:: AUSGEWÄHLTER ABSCHNITT ::

In der Tiroler ÖVP macht sich zusehends Unzufriedenheit mit den schwarz-blauen Koalitionsverhandlern im Bund breit. Bildungslandesrätin Beate Palfrader beklagte am Montag die mangelnde Einbindung der Länder beim Bildungsthema: "Nach wie vor kennen wir nur Überschriften. Dabei könnten wir unsere Erfahrungen einbringen." Freilich seien auch positive Ansätze dabei wie die Kindergärten-Pläne, der Ausbau der Ganztagsschulen und die Fokussierung auf die Grundtechniken. "Bedenklich" sei jedoch die Verpflichtung, zu den Noten zurückzukehren, und die damit verbundene Abkehr von der Wahlfreiheit und der Schulautonomie. "Wir haben in Tirol bereits 225 Klassen mit alternativer Leistungsbeurteilung", erläuterte Tirols Bildungslandesrätin. Dahinter stecke jahrelange Entwicklungsarbeit und Erfahrung. Zudem nehme die alternative Beurteilung viel Druck sowohl von den Kindern als auch von den Lehrern.

Hinterfragenswert seien auch die angedachten Sanktionen für Eltern bei Nichteinhaltung der Schulpflicht. "Mir ist nicht klar, wie man sich das vorstellt", so Palfrader: "Wir setzten stattdessen auf Beratung und Information. Das ist zielführender." Sie hoffe aber, dass auch hierbei gelte, "nichts wird so heiß gegessen, wie es gekocht wird". Palfrader wolle nun darauf drängen, dass sich auch die Länder einbringen können: "Wir haben jahrelange Erfahrungswerte." Ob es bei diesem Thema eine Bruchlinie innerhalb der ÖVP gebe, wollte sie nicht beurteilen. In Vorarlberg orte sie jedenfalls "ähnliche" Standpunkte wie in Tirol.

Zangerl warnt vor "Zentralismus pur"

:::

AUFGABE A
Übertragen Sie aus dem ausgewählten Abschnitt den Text zwischen „Hinterfragenswert seien auch“ und „wie in Tirol.“, beide Stellen eingeschlossen.

:: VORLIEGENDE DATENSÄTZE ::

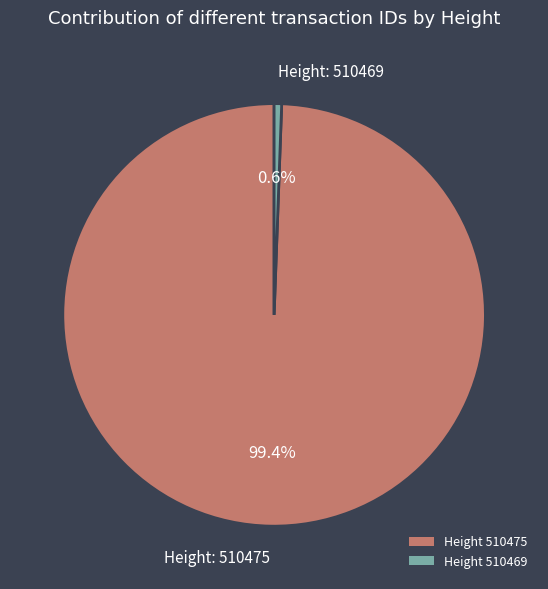

Does any single category account for the majority?

Yes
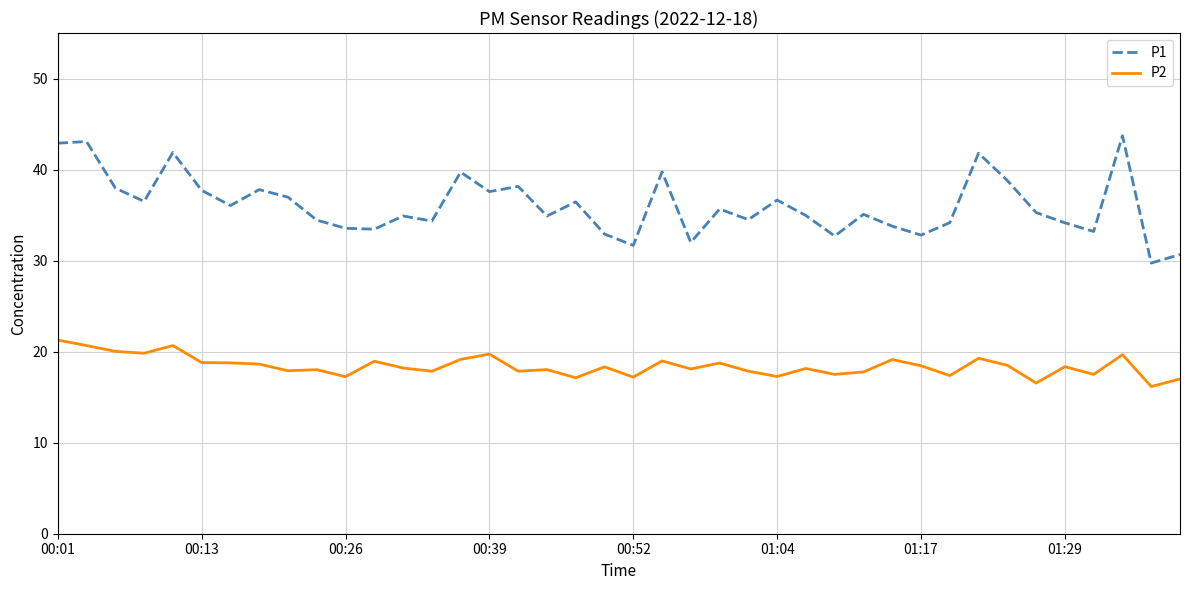

List the series in order of their peak value, lowest first.

P2, P1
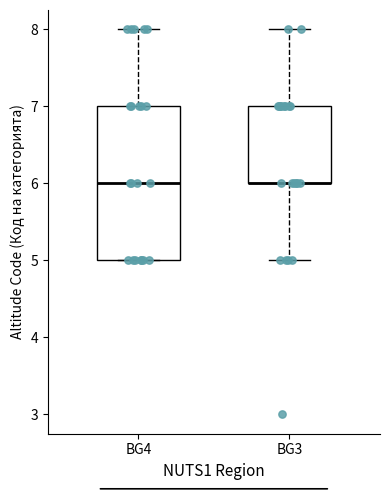

Where does the lower whisker of the box for BG3 end on the y-axis? The values are not printed on the chart, so give them approximately, as read against the axis.

5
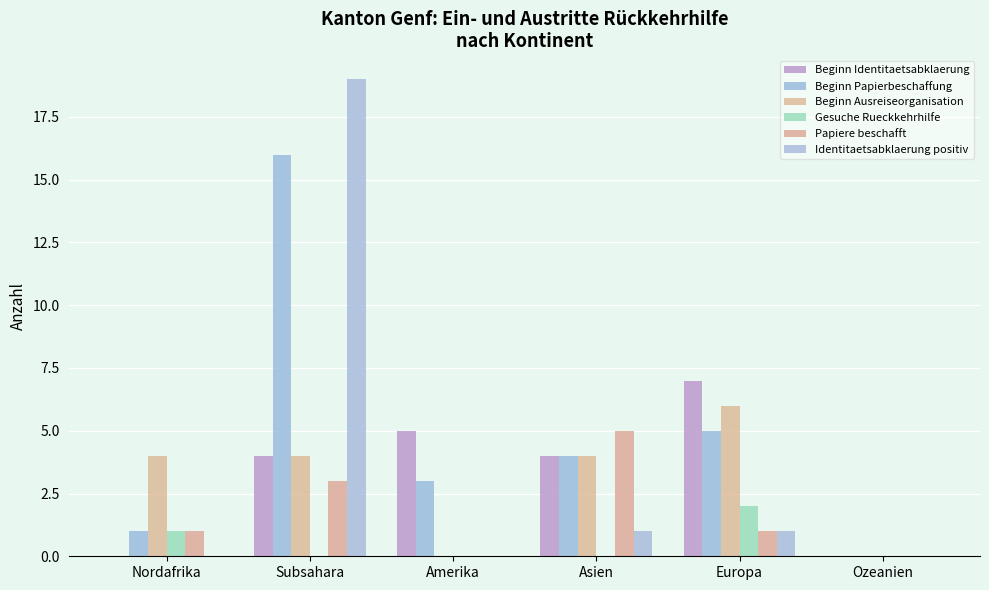

How many categories are shown in the chart?

6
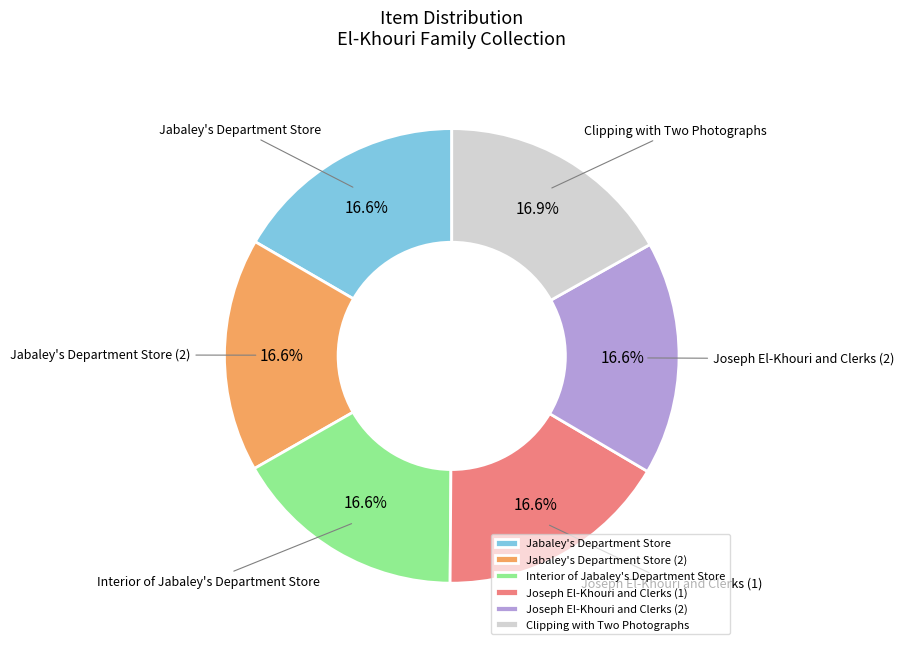

What is the ratio of the value at Jabaley's Department Store (2) to the value at Joseph El-Khouri and Clerks (1)?

1.0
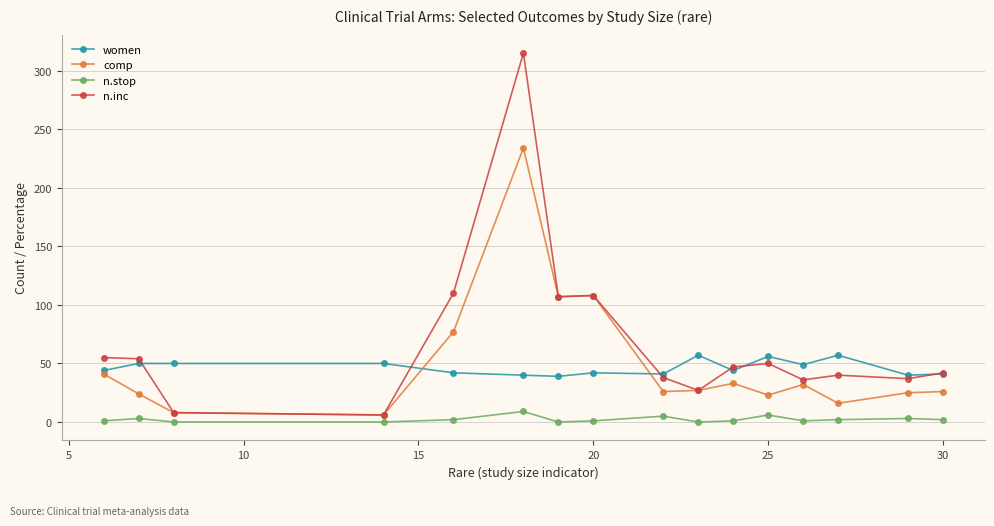

What is the difference between the maximum and minimum values in the women series?

18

:::

AUFGABE B
Geben Sie alle Datensätze oben wortgetreu wieder und lassen Sie dabei die Bilder weg.

LÖSUNG A
Hinterfragenswert seien auch die angedachten Sanktionen für Eltern bei Nichteinhaltung der Schulpflicht. "Mir ist nicht klar, wie man sich das vorstellt", so Palfrader: "Wir setzten stattdessen auf Beratung und Information. Das ist zielführender." Sie hoffe aber, dass auch hierbei gelte, "nichts wird so heiß gegessen, wie es gekocht wird". Palfrader wolle nun darauf drängen, dass sich auch die Länder einbringen können: "Wir haben jahrelange Erfahrungswerte." Ob es bei diesem Thema eine Bruchlinie innerhalb der ÖVP gebe, wollte sie nicht beurteilen. In Vorarlberg orte sie jedenfalls "ähnliche" Standpunkte wie in Tirol.

LÖSUNG B
Does any single category account for the majority?

Yes

List the series in order of their peak value, lowest first.

P2, P1

Where does the lower whisker of the box for BG3 end on the y-axis? The values are not printed on the chart, so give them approximately, as read against the axis.

5

How many categories are shown in the chart?

6

What is the ratio of the value at Jabaley's Department Store (2) to the value at Joseph El-Khouri and Clerks (1)?

1.0

What is the difference between the maximum and minimum values in the women series?

18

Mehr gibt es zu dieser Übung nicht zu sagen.